Se Ferreira Barbosa e Guillaume André criam esta história de auto-afirmação e descoberta ao qual o espectador se dedica com gosto e se se encontram aqui jovens talentos dos quais certamente muito ainda se escutará como, por exemplo, Alexandre Prince com o seu humor desarmante, David Murgia que com o seu "Jérémy" marca pela irreverência ou mesmo Lola Vieira que se assume como a secundária de peso junto da protagonista é, no entanto, a Paméla Constantino-Ramos que o mesmo espectador se rende. Actriz amadora - tal como fora apresentada (e os demais) no início da sessão -, Constantino-Ramos é dona de uma sensibilidade extrema que torna a sua personagem ora frágil ora determinada, ora sonhadora ora detentora de muitas certezas - o momento na clínica de aborto é disso exemplo -, e todos os momentos que lhe são dados enquanto protagonista para presentear o ecrã com a sua presença são, eles próprios, dotados de uma qualquer magia que a sua candura transmitem. Portuguesa, Francesa ou Europeia, Constantino-Ramos (com os desempenhos certos), será certamente uma actriz a fixar não só pelo seu talento como também beleza, de quem se deverá esperar pela próxima entrega enquanto actriz.
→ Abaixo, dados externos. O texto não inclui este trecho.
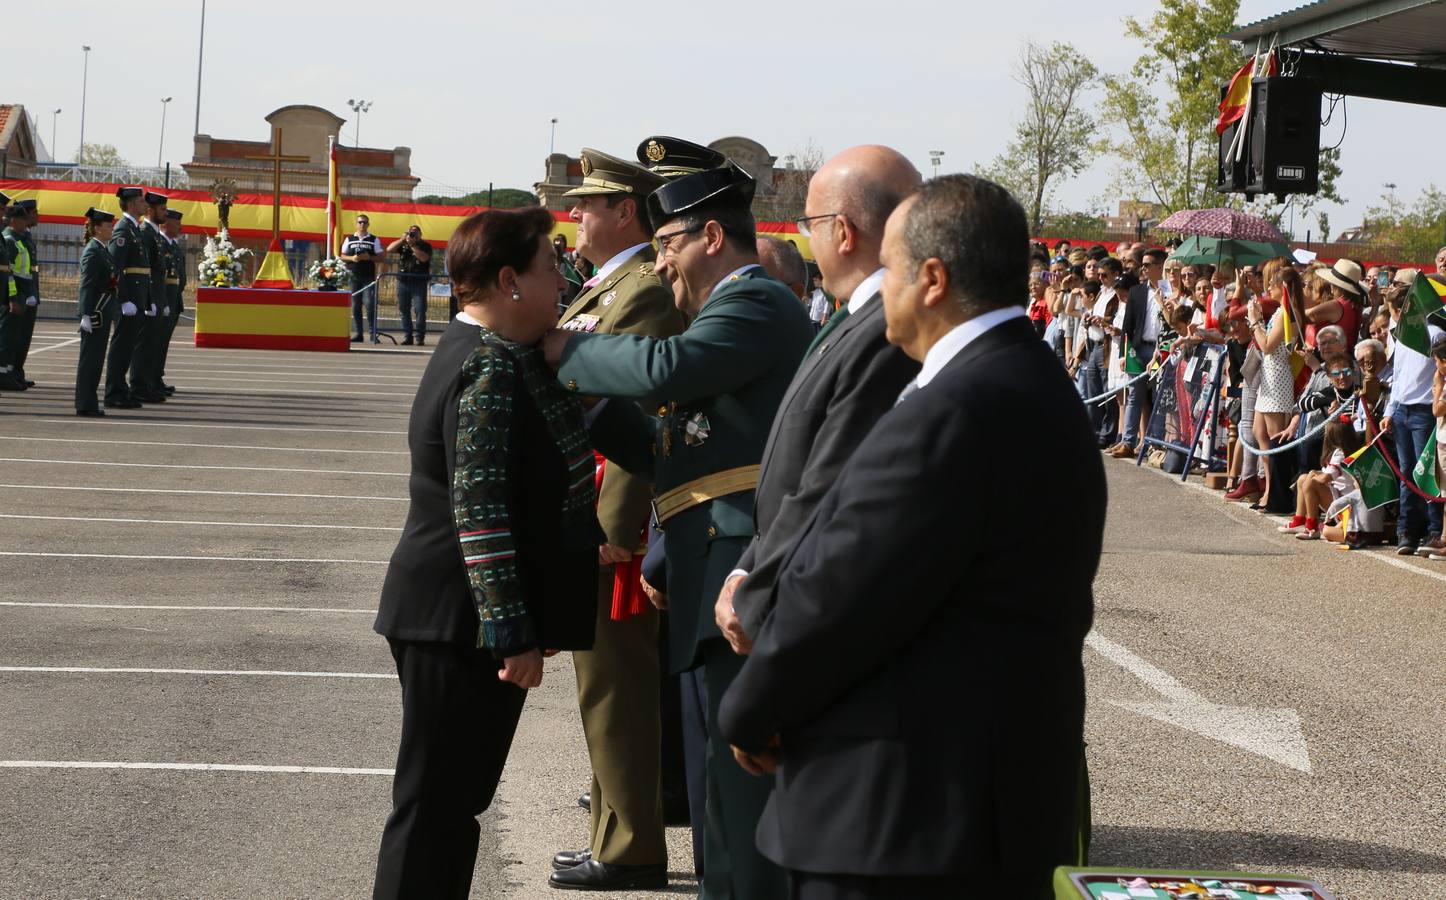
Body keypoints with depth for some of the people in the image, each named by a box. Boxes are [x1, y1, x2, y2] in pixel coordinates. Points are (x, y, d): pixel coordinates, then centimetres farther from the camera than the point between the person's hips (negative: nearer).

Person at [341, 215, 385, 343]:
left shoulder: (374, 240, 8)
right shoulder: (349, 239, 13)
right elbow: (342, 256, 11)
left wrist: (369, 257, -13)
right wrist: (352, 258, -8)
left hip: (369, 277, -2)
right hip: (353, 276, 2)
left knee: (370, 304, -11)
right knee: (355, 306, 3)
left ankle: (373, 333, -8)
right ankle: (357, 333, 7)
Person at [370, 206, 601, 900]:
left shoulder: (487, 354, 12)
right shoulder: (490, 370, -19)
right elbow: (480, 513, -24)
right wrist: (514, 634, -23)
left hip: (452, 619, 10)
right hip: (463, 626, -10)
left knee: (450, 803, 17)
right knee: (435, 808, -2)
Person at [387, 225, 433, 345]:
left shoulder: (425, 246, 3)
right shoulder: (403, 245, 14)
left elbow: (424, 258, -16)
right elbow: (389, 249, 0)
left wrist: (412, 245, -14)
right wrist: (402, 239, -8)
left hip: (419, 282, -4)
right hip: (403, 282, 4)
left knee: (420, 310, -7)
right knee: (404, 310, 4)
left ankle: (420, 337, -4)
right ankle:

Tous les Rêves du Monde - da realizadora, da protagonista ou até mesmo do espectador - é assim uma história sobre a mudança. Aquela mudança que é forçada e que espera sem que por ela se dê conta. Uma mudança pela qual todos atravessamos ao abandonar aquela idade em que tudo é possível mas na qual se começam a sentir o peso das responsabilidades, das escolhas e do eterno vínculo ao qual, pelo decidir, todos ficamos condicionados. Emotivo, realista, por vezes documental mas assumidamente poético, a beleza de Tous les Rêves du Monde assume-se pela forma transversal com que abraça todos os géneros, sem pretensões para lá daquela de contar uma belíssima história com a qual o espectador se possa identificar, emocionar e até mesmo sorrir.